Türklerin Afrika ile olan münasebetleri modern Türkiye Cumhuriyeti’nin kurulmasından çok daha eski bir geçmişe dayanır. Hal böyle iken günümüzde Türkiye’nin yaşlı kıta ile olan ilişkilerine baktığımızda Osmanlı dönemi diplomasisinin bazen ihmal edildiği görülür. Halbuki Cumhurbaşkanı Recep Tayyip Erdoğan’ın baştan beri Afrika-Türkiye ilişkilerinin üzerinde durmuş olması ve halen Afrika’daki Osmanlı mirası üzerine birçok tarihi projeyi desteklemesi Türkiye-Afrika ilişkilerine taze bir heyecan katmıştır.  

Bu vesileyle tarihi münasebetlerden dolayı Afrika politikalarında vazifeli kadroların tarihi ilişkilerimiz hakkında çok daha bilinçli olması gerekir. Başka bir deyişle diplomatından memuruna kadar Afrika’da vazife yapan kadroların bulundukları bölgelerdeki Osmanlı varlığından haberdar olmaları yanında bu bilgiyi diplomaside işleyecek donanıma sahip olmaları fevkalade önem arzeder.  

Mesela Evliya Çelebi’nin Seyahatname’sinde bahsettiği Kahire’de metfun Osmanlı alimi Kürt Sinan Efendi’nin mezarı Mısır’daki temsilciliğimiz tarafından biliniyor mu? Biliniyorsa ziyaret edilmiş midir? Bu şüphesiz alelade bir ziyaret değil, 400 yıl önce Mısır halkına ilim öğreten bir Osmanlı alimini anmak ve bunu Mısırlılara hatırlatmak olacaktır.  

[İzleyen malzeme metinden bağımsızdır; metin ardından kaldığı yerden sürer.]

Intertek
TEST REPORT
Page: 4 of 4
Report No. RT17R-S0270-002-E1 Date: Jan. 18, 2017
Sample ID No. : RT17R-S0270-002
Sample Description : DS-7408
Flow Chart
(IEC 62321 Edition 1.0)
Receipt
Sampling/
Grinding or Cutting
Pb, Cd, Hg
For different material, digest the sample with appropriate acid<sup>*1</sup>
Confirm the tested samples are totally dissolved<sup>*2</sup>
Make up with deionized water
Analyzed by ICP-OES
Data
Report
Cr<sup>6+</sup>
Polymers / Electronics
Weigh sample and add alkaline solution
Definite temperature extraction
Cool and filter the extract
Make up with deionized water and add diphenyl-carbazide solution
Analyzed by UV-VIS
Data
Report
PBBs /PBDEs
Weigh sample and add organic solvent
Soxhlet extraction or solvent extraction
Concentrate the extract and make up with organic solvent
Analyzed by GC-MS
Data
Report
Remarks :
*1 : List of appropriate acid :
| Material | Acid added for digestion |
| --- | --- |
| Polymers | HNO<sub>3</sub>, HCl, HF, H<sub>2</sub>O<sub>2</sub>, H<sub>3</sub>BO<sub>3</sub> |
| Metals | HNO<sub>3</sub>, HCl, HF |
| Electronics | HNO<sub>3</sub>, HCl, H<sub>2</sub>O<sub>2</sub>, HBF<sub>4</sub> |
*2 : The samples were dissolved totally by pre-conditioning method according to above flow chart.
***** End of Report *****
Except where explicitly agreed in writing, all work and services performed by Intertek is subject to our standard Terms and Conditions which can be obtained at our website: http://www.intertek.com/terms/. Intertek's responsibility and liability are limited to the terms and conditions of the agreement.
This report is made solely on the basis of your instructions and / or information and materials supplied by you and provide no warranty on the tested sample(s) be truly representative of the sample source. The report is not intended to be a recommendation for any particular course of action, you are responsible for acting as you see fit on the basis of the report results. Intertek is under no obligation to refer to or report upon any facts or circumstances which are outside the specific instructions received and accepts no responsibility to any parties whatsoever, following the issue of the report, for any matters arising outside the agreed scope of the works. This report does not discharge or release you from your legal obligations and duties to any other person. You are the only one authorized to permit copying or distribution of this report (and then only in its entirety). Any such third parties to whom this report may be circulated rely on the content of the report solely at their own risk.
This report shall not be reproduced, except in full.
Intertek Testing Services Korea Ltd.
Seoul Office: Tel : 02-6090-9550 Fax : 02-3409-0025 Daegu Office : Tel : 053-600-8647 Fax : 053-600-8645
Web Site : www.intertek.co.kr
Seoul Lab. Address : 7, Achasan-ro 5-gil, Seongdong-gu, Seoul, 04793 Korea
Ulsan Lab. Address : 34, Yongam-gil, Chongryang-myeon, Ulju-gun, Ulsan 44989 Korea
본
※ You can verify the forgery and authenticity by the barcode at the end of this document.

Güney Afrika Müslümanlarını daha iyi eğitebilmek için Ümit Burnu’nda Afrikaans dilini öğrenip o dilde bir ilmihal kaleme alan Seyit Ebubekir Efendi’nin eseri Beyan’ud Din adlı ilmihalin ilk sayfası, 1869

 

Yine Mısır’ın Sudan sınırında İbrim’de Özdemir Paşa’nın yaptırttığı tek minareli caminin akıbetinden haberdar mıyız? Bu tarihi camiyi neden ihya etmiyoruz? Nijerya’da Sultan Abdülhamid’den Mecidiye Nişanı alan Muhammed Şitta Bey gibi yine Abdülhamid Han’ın iltifatına mahzar olmuş Liberya’dan Dr. Edward Wilmot Blyden’in ailesini bulup görüşen oldu mu? Bu önderlerin torunlarıyla irtibata geçmek Türkiye ile Liberya ve Nijerya ilişkilerini katmerleştirecektir. Sömürgecilikle savaşan Liberyalılar Liberyalı bir Hristiyan lidere Sultan Abdülhamid’in Mecidiye Nişanı gönderdiğini bilseler Türkiye’ye sempati beslemezler mi? Bu tarihi hamleyi neden diplomasimizde kullanmayalım?  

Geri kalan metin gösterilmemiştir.